Byron Airport is a public airport two miles south of Byron, in Contra Costa County, California, United States. The FAA's National Plan of Integrated Airport Systems for 2007–2011 categorized it as a reliever airport.

==About==
On the lee side of the Diablo Range mountains, Byron experiences 10-30 knot winds and thermals. Local student pilots often use Byron to practice crosswind landings.

Uncontrolled and relatively isolated, Byron supports organizations for skydiving and soaring. For skydiving, the popular drop zone is on the north end of the airport and serviced by Bay Area Skydiving. For soaring, the Northern California Soaring Association offers instructions on weekends in flying gliders.

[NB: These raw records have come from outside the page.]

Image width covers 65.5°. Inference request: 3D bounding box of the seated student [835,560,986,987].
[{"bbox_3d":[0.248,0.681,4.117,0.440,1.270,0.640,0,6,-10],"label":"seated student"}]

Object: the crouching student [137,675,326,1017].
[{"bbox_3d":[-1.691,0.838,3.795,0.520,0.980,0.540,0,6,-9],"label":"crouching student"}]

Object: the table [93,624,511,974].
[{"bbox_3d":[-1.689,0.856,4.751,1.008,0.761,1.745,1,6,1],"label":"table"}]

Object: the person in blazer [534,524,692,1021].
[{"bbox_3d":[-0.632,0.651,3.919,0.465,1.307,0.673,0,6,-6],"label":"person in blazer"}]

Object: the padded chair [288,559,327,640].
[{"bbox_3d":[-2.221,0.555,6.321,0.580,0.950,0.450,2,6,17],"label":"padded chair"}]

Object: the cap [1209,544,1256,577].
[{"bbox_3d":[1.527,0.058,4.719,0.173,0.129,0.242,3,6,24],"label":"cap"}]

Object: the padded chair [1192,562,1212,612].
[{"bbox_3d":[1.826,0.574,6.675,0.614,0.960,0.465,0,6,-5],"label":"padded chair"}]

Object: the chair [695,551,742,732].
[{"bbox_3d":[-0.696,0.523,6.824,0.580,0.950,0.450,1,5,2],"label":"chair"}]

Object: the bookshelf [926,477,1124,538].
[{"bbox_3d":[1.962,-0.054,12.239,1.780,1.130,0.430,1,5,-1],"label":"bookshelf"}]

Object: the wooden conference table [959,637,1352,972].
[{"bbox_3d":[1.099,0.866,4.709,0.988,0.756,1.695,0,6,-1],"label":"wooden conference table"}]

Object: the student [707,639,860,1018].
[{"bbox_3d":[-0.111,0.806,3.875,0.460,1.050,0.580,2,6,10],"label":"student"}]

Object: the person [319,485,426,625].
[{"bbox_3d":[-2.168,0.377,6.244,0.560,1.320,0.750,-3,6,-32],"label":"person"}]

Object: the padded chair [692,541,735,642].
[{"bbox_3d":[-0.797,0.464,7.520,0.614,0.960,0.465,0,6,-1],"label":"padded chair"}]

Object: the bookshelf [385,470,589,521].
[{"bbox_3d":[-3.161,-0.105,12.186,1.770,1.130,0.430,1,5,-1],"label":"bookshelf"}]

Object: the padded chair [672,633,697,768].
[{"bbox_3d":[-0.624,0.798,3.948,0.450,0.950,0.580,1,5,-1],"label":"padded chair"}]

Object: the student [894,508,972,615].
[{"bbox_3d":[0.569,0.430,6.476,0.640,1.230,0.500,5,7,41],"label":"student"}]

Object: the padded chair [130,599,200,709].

All pilots should be mindful of the variable wind and thermals, rising terrain, and traffic without radios.

== Facilities==
Byron Airport covers 1,421 acre and has two asphalt runways: 12/30 is 4,500 x 100 ft (1,372 x 30 m) and 5/23 is 3,000 x 75 ft (914 x 23 m).

In the year ending December 31, 2021, the airport had 83,075 aircraft operations, average 227 per day: 100% general aviation and <1% military. 84 aircraft were then based at this airport: 66 single-engine, 12 glider, 4 multi-engine, 1 helicopter, and 1 ultralight.